Score the flesh of both halves of the butternut squash and scoop out enough flesh to create a larger cavity for the stuffing. Drizzle the squash inside and out with a little oil, and season with salt and pepper. Roughly chop the flesh you have removed.

Put the oil in a large non-stick saucepan over a medium heat and add the onion, the crushed garlic, fennel seeds, sage and leek. Cook until soft and translucent. Remove from the pan and add the chopped squash, then cook until soft.

Put the pine nuts in a dry pan and toast over a medium high heat, tossing regularly, for 1–2 minutes, or until golden brown. Leave to one side.

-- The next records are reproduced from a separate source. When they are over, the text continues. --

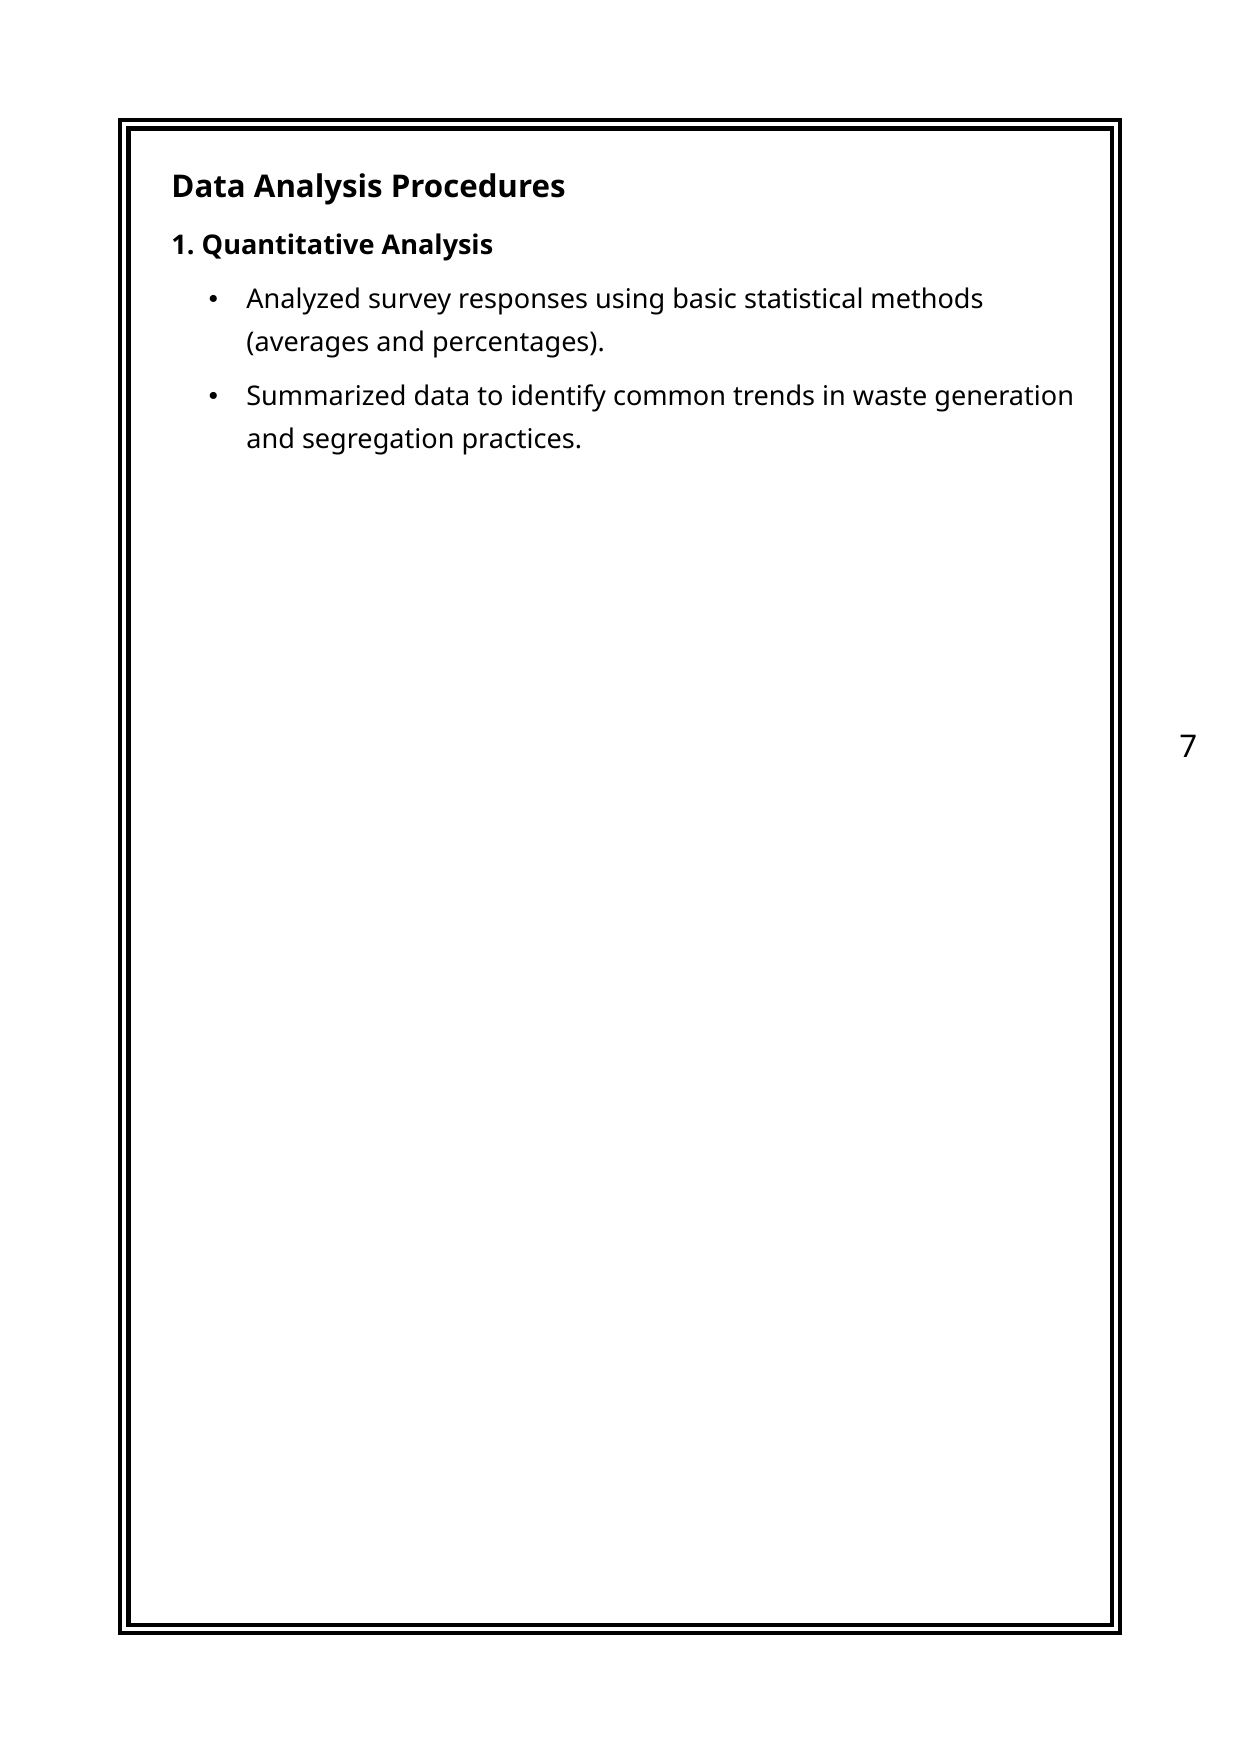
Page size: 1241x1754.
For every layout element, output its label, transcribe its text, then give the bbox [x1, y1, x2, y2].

list Summarized data to identify common trends in waste generation and segregation practices. [209, 377, 1107, 456]
subtitle Data Analysis Procedures [171, 164, 1069, 207]
text 1. Quantitative Analysis [171, 226, 1069, 262]
list Analyzed survey responses using basic statistical methods (averages and percentages). [209, 280, 1107, 359]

Return the onions to the pan with the squash, then add the pine nuts and the remaining ingredients. Stir well.

Spoon the stuffing into the squash halves, sandwich them together and tie up the squash with 2 strands of string, then wrap it tightly in foil and bake for 1½ hours or until tender.

While the squash is cooking, start to prepare the bread sauce. Stud the onion with the cloves. Put the milk in a small saucepan and add the studded onion, the nutmeg and bay leaf, then bring it to just boiling over a low heat. Once the milk has just started to boil, remove the pan from the heat and leave it for at least 30 minutes to infuse.

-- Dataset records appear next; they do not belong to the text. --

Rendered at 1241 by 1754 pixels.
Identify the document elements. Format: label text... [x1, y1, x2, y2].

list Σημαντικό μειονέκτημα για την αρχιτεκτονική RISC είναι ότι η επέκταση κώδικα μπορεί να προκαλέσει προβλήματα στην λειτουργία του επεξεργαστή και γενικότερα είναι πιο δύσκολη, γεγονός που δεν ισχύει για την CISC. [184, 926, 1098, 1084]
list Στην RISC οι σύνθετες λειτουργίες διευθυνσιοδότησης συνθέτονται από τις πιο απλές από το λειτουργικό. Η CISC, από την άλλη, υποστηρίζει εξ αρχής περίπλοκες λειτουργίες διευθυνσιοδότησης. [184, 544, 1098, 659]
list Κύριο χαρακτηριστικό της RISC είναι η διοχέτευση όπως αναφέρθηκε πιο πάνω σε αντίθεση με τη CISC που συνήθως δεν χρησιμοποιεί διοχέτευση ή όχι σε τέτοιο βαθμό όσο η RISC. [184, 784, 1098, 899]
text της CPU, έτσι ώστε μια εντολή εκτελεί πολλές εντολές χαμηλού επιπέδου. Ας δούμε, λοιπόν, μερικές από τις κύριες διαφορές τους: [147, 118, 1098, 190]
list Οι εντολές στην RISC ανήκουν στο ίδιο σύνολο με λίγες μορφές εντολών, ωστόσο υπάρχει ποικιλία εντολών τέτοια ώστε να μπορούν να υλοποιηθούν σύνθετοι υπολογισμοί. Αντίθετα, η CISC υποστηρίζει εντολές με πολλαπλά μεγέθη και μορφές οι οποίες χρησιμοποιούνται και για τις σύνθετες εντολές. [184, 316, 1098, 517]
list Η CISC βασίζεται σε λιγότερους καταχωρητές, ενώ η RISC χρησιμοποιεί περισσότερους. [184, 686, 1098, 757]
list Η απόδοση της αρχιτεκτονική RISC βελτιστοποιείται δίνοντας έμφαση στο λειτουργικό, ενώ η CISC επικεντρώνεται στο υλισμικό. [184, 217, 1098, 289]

For the pan-fried Brussels sprouts:

To make the pan-fried Brussels sprouts, put the sprouts into a pan of boiling water and cook for 8 minutes, then drain in a colander and refresh under cold water. Cut the sprouts in half through the stalk.

Heat the oil and butter in a non-stick frying pan and pan-fry the chestnuts until tinged golden brown. Remove from the pan and add the Brussels sprouts and the dukkah spice. Pan-fry over a high heat for 1–2 minutes or until lightly tinged golden brown. Add the vinegar to the pan and cook for a further 30 seconds. Remove from the heat and stir in the chestnuts and coconut bacon (below). Keep this warm while you fry the steaks.


For the coconut bacon:

Preheat the oven to 180°C (160°C fan, gas 4) and line a baking tray with baking parchment. To make the coconut bacon, in a medium bowl mix together the maple syrup, soy sauce, hickory liquid smoke and paprika. Throw in the coconut flakes and toss to coat evenly in the mixture. Spread out in a single layer on the prepared baking tray and toast in the oven for 10 minutes, tossing them after 5 minutes to ensure an even cook.

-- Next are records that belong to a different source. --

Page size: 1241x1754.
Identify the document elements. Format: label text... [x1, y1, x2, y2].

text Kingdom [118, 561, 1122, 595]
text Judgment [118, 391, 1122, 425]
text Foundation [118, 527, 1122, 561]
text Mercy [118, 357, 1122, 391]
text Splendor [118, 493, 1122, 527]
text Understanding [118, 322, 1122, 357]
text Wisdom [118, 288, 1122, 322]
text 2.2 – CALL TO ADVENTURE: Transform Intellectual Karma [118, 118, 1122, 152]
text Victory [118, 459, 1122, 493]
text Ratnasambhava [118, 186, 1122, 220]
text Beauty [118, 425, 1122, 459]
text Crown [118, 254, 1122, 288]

Meanwhile, to finish the bread sauce, remove the onion from the milk and stir in the breadcrumbs and cream. Warm through over a medium heat until hot and thickened. Stir in the butter and season with salt and pepper. Spoon into a bowl and sprinkle over the hazelnuts.

Heat the prepared mushroom gravy. Slice the seitan steaks and serve with a slice of the stuffed butternut squash, the Brussels sprouts, gravy and the hazelnut bread sauce


This recipe is extracted from Lucy Watson’s ‘Feed Me Vegan: For All Occassions’.